陽茉莉は厨房から覗き見ていた遥人をカウンターまで引っ張り出す。急に腕を引っ張られた遥人は「うわっ」とバランスを崩しながら陽茉莉にのしかかった。

「長峰くん、重い~」

「俺のせいにしないでください。矢田さんが急に引っ張っるのがいけないんでしょう? まったく……」

やれやれ困ったものだとため息ひとつ、遥人はささっと陽茉莉から距離を取った。なんとなく、亮平の視線が刺さるというか、後ろめたいようなそんな気持ちに心がざわっと揺れる。

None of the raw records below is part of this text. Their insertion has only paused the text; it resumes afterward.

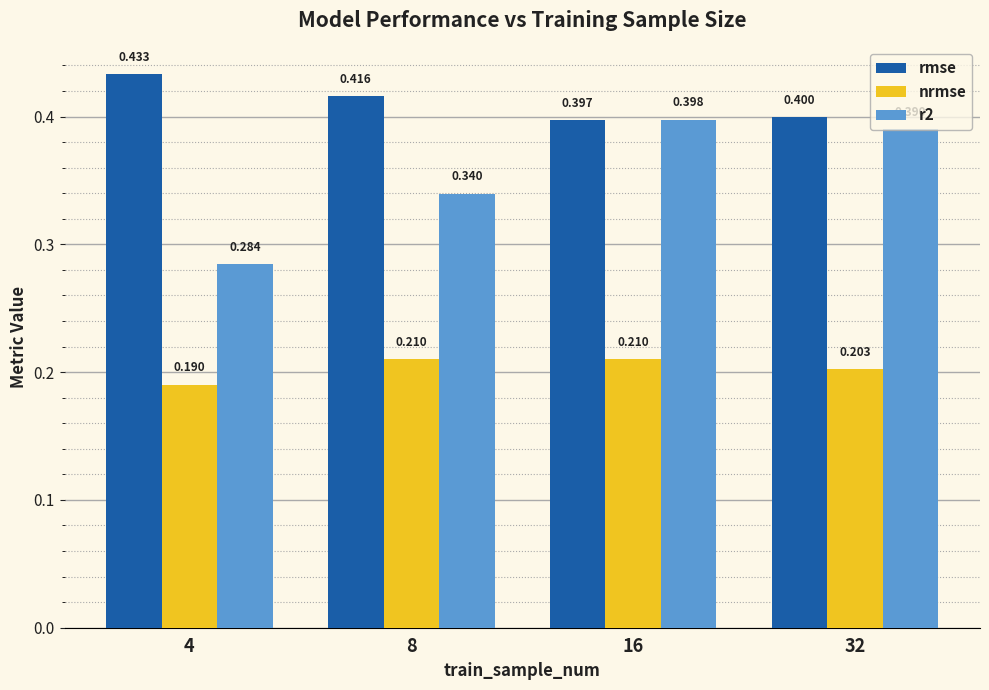

What are all the series names shown in the legend?

rmse, nrmse, r2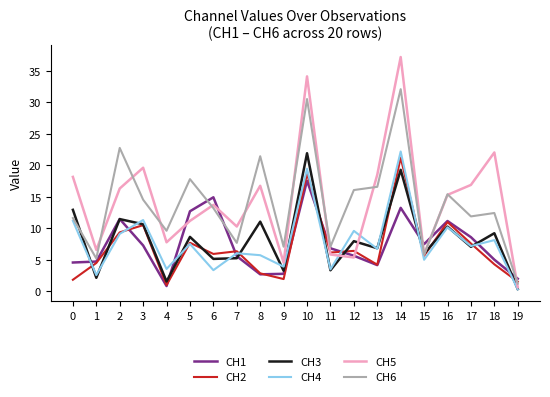

The CH2 series shows 1.9 at 9. True or false?

True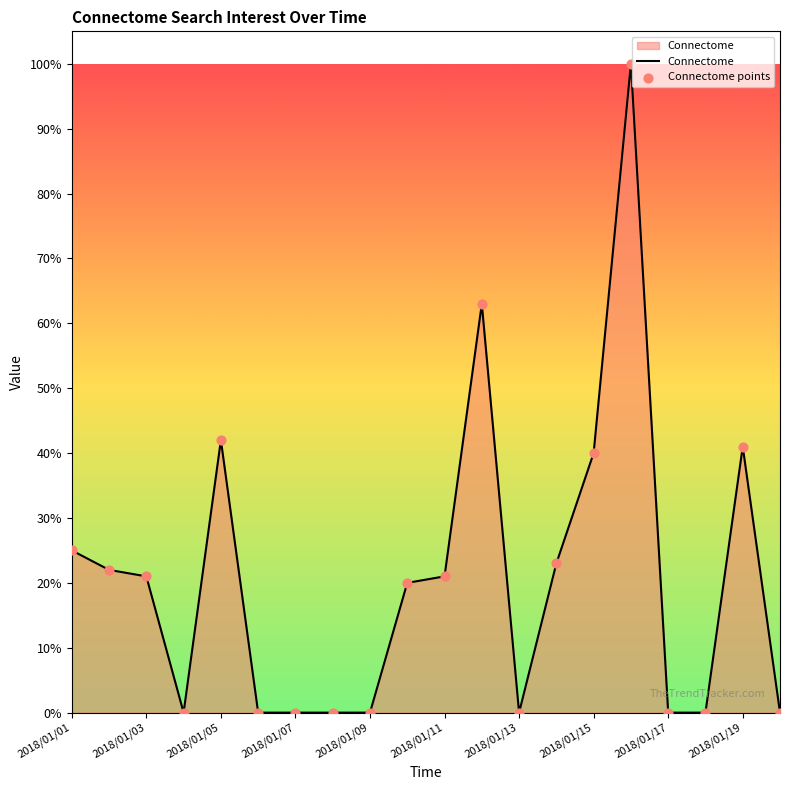

What is the difference between the maximum and minimum values?

100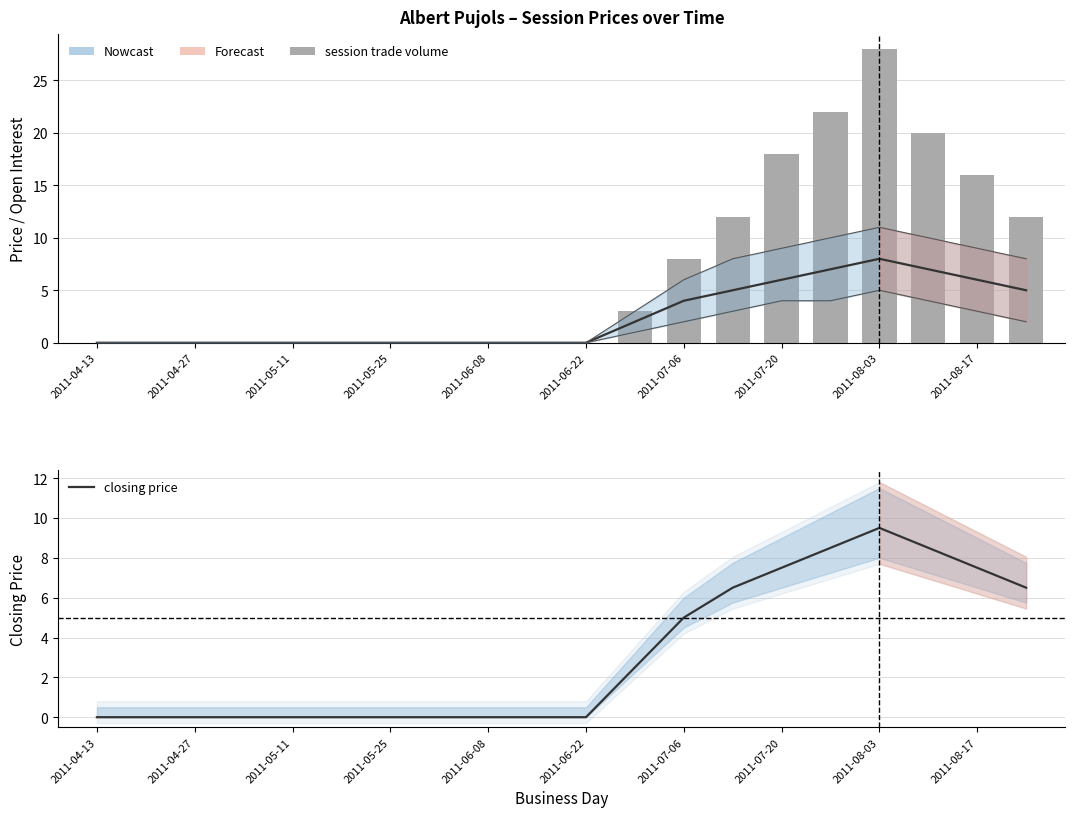

At which label does closing price reach its minimum?

2011-04-13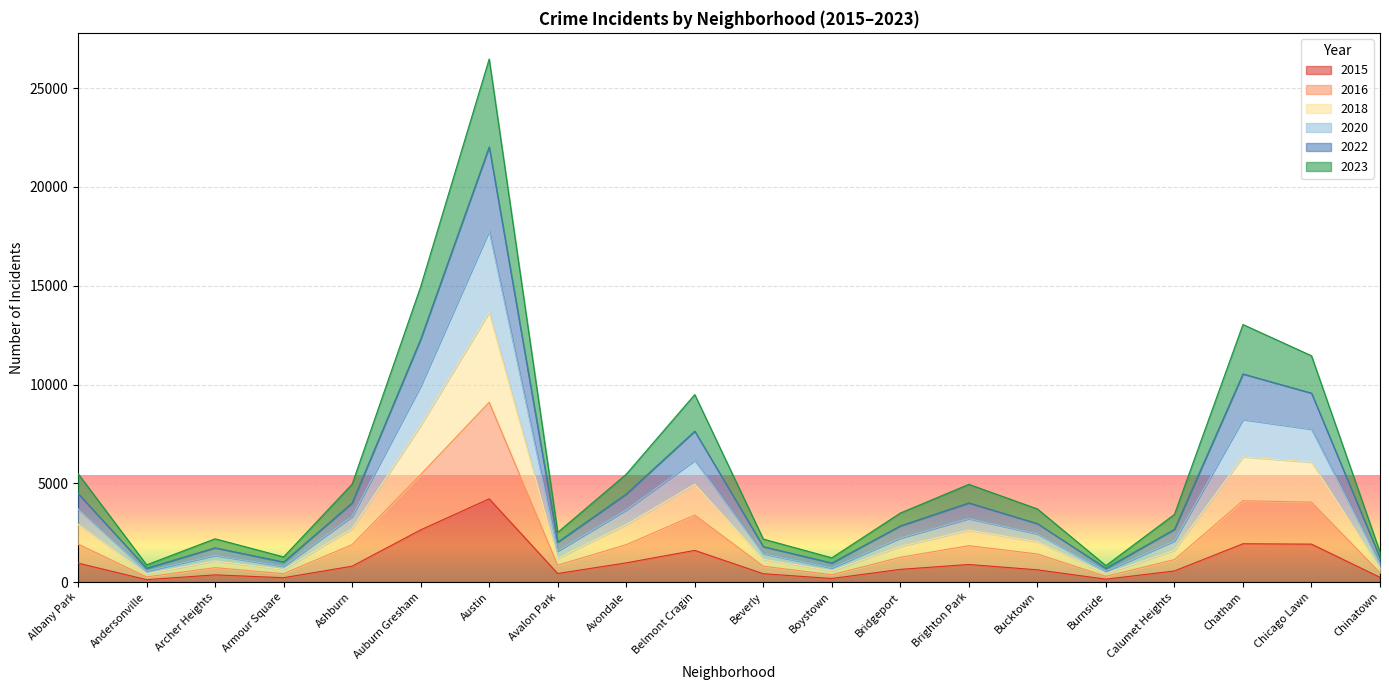

What is the greatest value displayed?

26478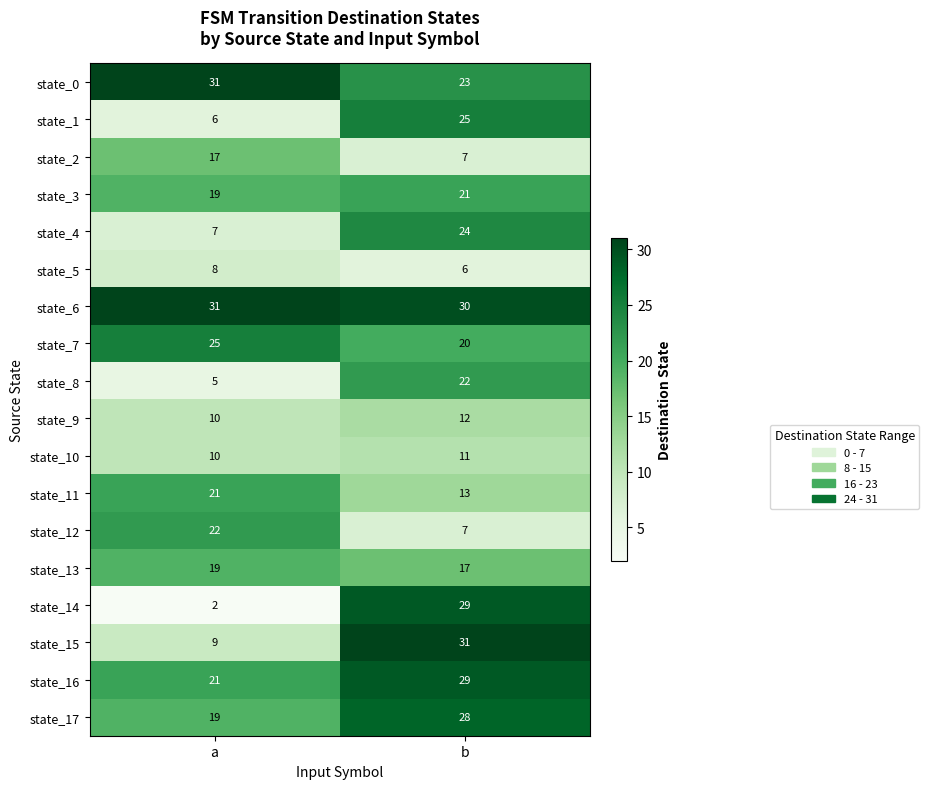

The value of state_12 at b is 7. True or false?

True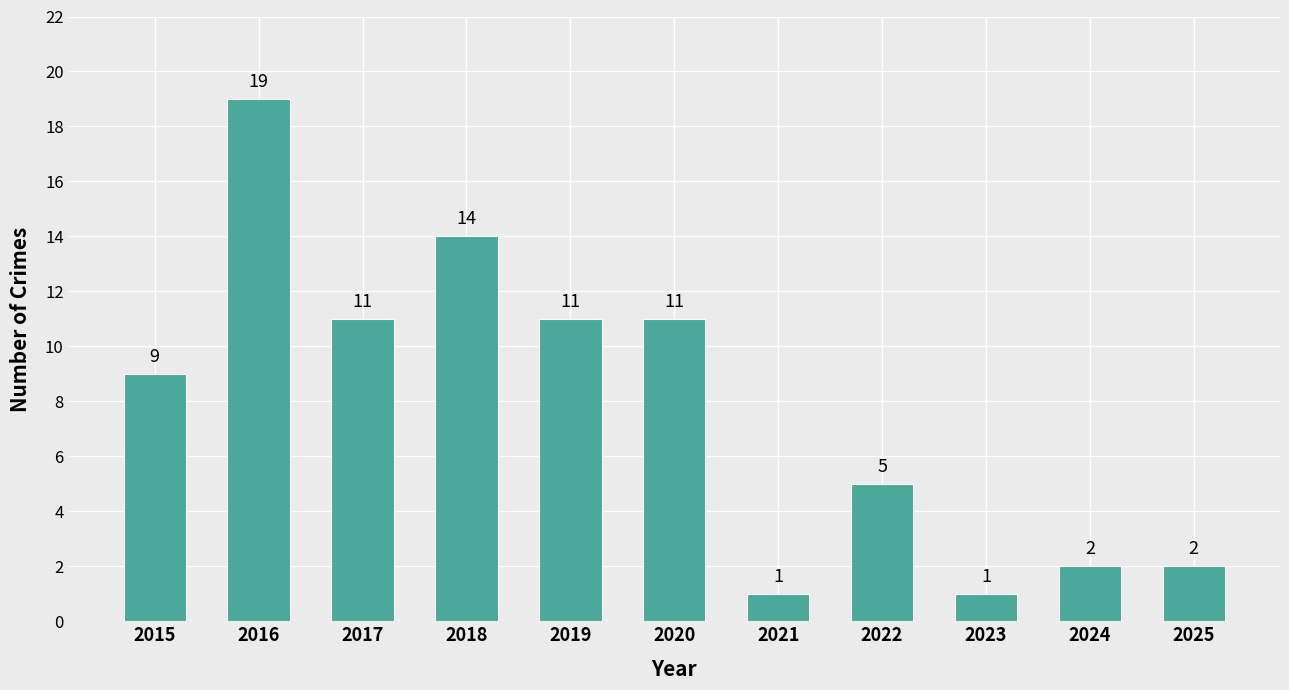

What is the change in value from 2020 to 2021?

-10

「もうっ、可愛くないんだから。えっと、私の後輩の長峰くんです。パティシエの腕前はピカイチです」

「どもっス」

遥人がペコリと軽く頭を下げれば亮平も「よろしく」と小さく笑みを浮かべながら手を差し出した。軽く手を添えればぐっと握り返される。

「陽茉莉、ケーキはどれがおすすめ?」

「そうだなぁ――」

和気あいあいとケーキを選ぶ陽茉莉と亮平の姿を眺めながら、遥人は小さく息を吐く。

「どした、長峰?」

「いや、ちょっと牽制されたかもと思って」

「牽制?」

「めっちゃ強く握られた……」

「あはは! あんたの出る幕はないってことよ!」

結子は可笑しそうに遥人の背中をバシバシと叩く。そんなんじゃないのにと思いつつも、亮平の陽茉莉に対する独占欲に些か怯んだことも事実。

「あー、羨ましいっすね、仲良くて」

ボソリと呟いた言葉に、結子と長谷川だけがクスリと微笑んだ。

「亮平さん、今日はお仕事何時まで?」

「そうだな、今日は会議の予定もないし十九時には終わろうかな」

「じゃあ一緒に帰れる?」

「いいよ。迎えに来たらいい?」

「私の方が早く終わるから、そっちまで行くね。ふふっ、楽しみ」

ニコニコと屈託のない表情で微笑まれると、亮平の心は何でもないのにすうっと晴れていく。そして自分の器の小ささに若干自己嫌悪に陥り、振り切るように頭を振った。

「亮平さん、どうかした?」

「いや、帰りが楽しみだな」

「うん!」

会計を済ませた亮平は長谷川と共に店を出ていく。
二人の姿が見えなくなるまで、陽茉莉は「また来てくださーい」とブンブンと大きく手を振っていた。

「今生の別れじゃないんだからさぁ」

ボソッと呟く遥人に、結子はぶふっと吹き出す。

「今が楽しくて仕方ないのよ。長峰だって恋人ができればそうなるわよ」

「……岡島さんも?」

「私は……そんな歳はもうとっくに過ぎ去ったわ」

「寂しいっすね」

「うっさい」

結子のジャブが遥人のみぞおちにヒットし、遥人は一人悶えることになったのだった。